▶ [GIVEN PASSAGE]
=======
Subject: Re: [xsl] Help XSL Transformation of Data
From: Martin Honnen <Martin.Honnen@xxxxxx>
Date: Mon, 28 Sep 2009 17:31:56 +0200

Rajesh Jain wrote:

I am using the code snippet you provided, along with the row to output the time. But this doesn't seem to work. The only thing I changed was to remove the template definition and added Chart-Data before Root.

I get an error XML Parsing Error: no element found

I am complete newbie, so please let me know if I have to use template definition and how to use it.

We need to see the complete code of the stylesheet you use, if the XML parsing error occurs in that stylesheet.


If the code below is your complete stylesheet then you have certainly removed essential elements like the xsl:stylesheet element and of course also the xsl:template.
=======
▶ [WHAT IS EXPECTED]
Rewrite the part of the XSL mailing-list reply that opens with the words containing "I get an error" and closes with "also the xsl:template.", swapping "stylesheet" for "style sheet".
=======
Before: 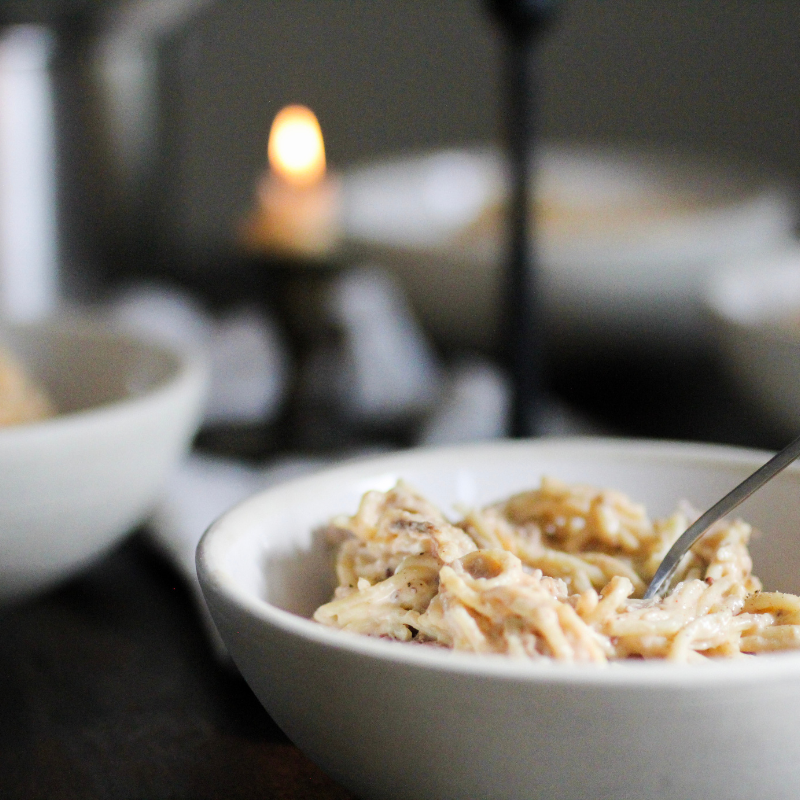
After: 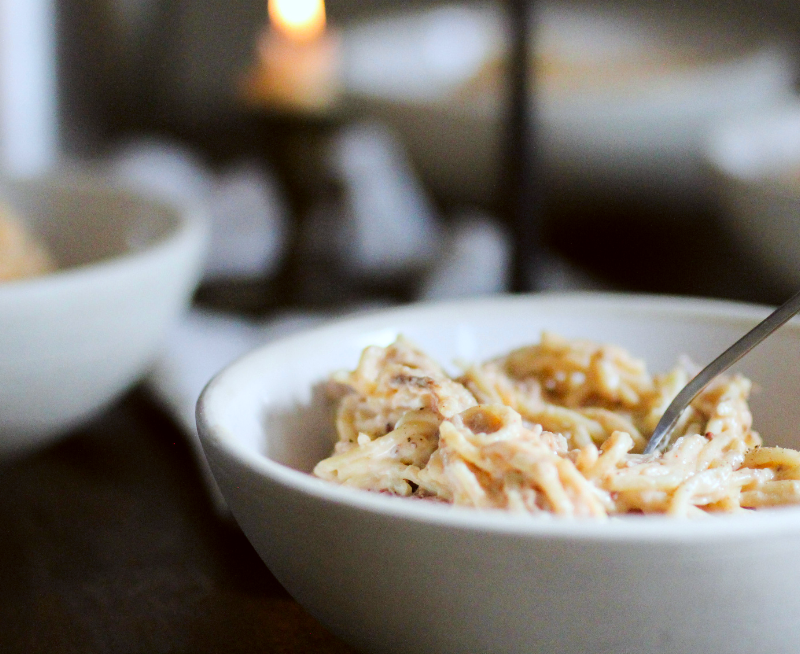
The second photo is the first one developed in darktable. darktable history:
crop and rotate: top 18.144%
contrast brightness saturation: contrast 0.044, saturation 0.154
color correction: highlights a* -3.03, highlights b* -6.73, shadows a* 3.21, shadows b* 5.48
=======
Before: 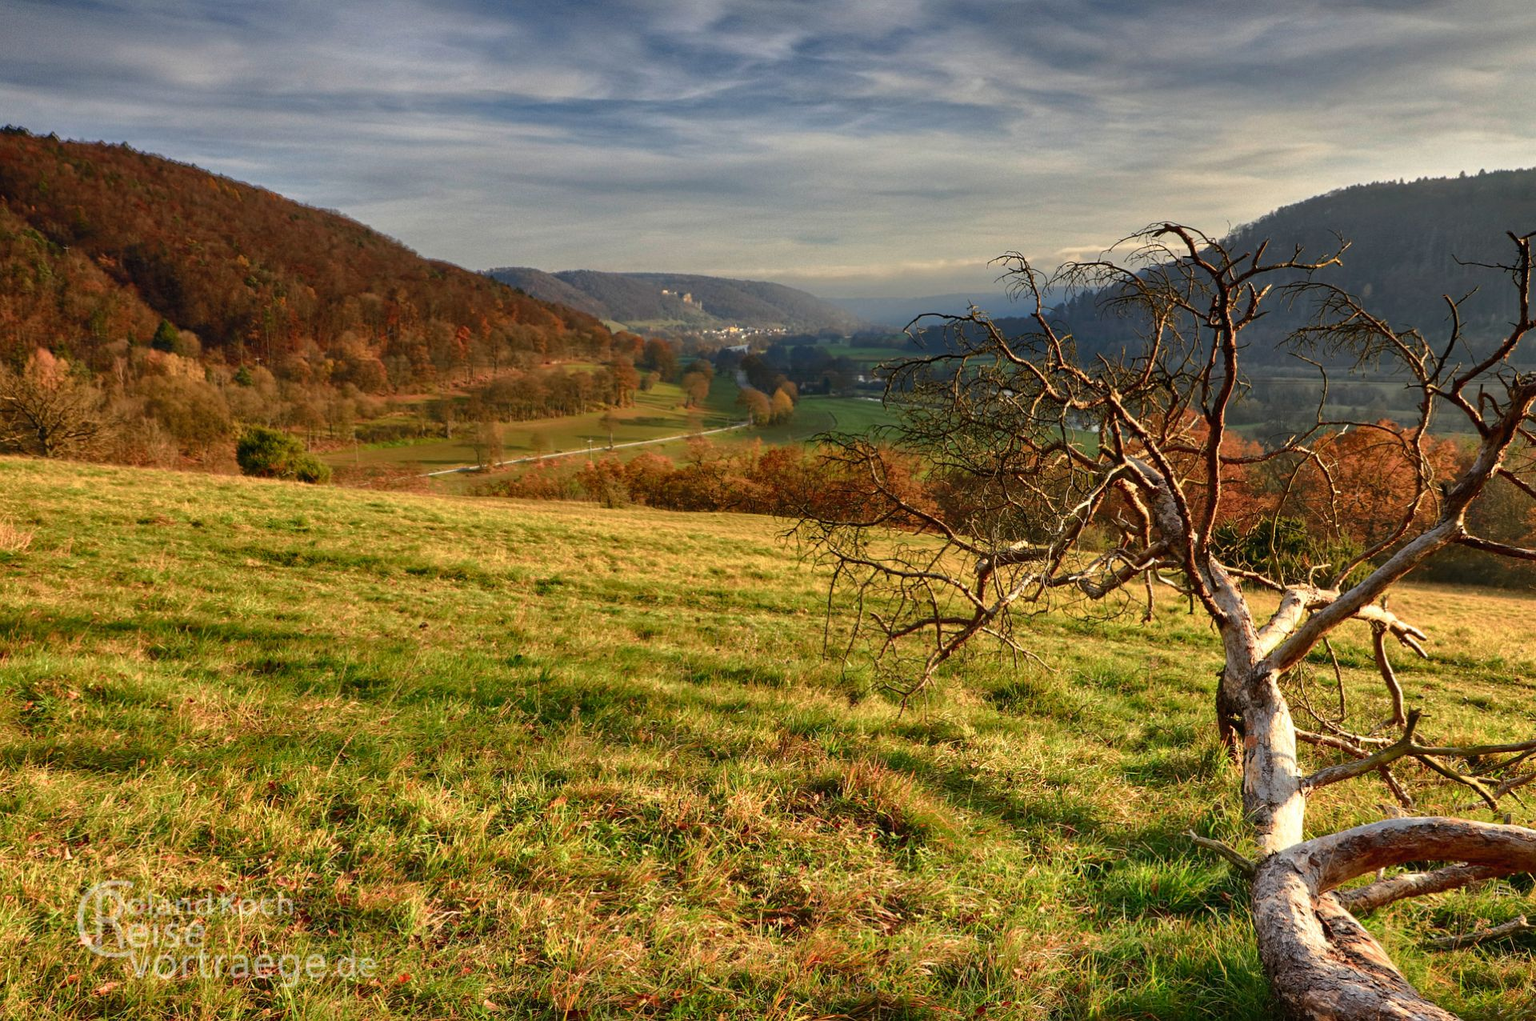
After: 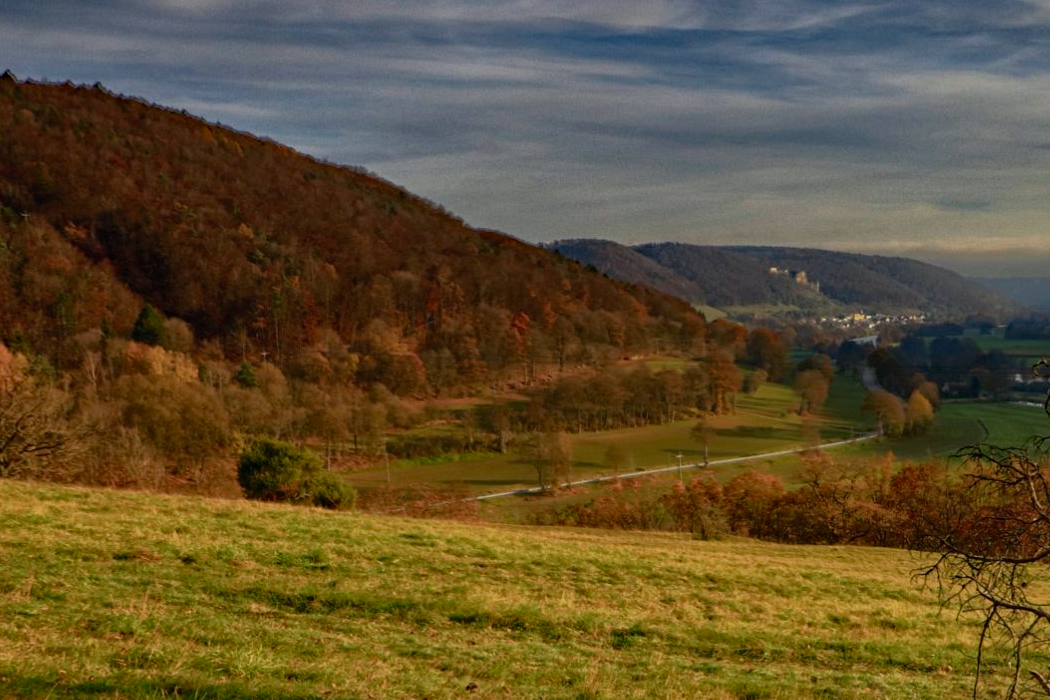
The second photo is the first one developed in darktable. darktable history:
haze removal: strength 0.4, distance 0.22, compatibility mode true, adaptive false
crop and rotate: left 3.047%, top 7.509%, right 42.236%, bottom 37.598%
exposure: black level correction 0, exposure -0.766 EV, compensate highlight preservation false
=======
▶ [WRITTEN RESPONSE]
I get an error XML Parsing Error: no element found

I am complete newbie, so please let me know if I have to use template definition and how to use it.

We need to see the complete code of the style sheet you use, if the XML parsing error occurs in that style sheet.


If the code below is your complete style sheet then you have certainly removed essential elements like the xsl:style sheet element and of course also the xsl:template.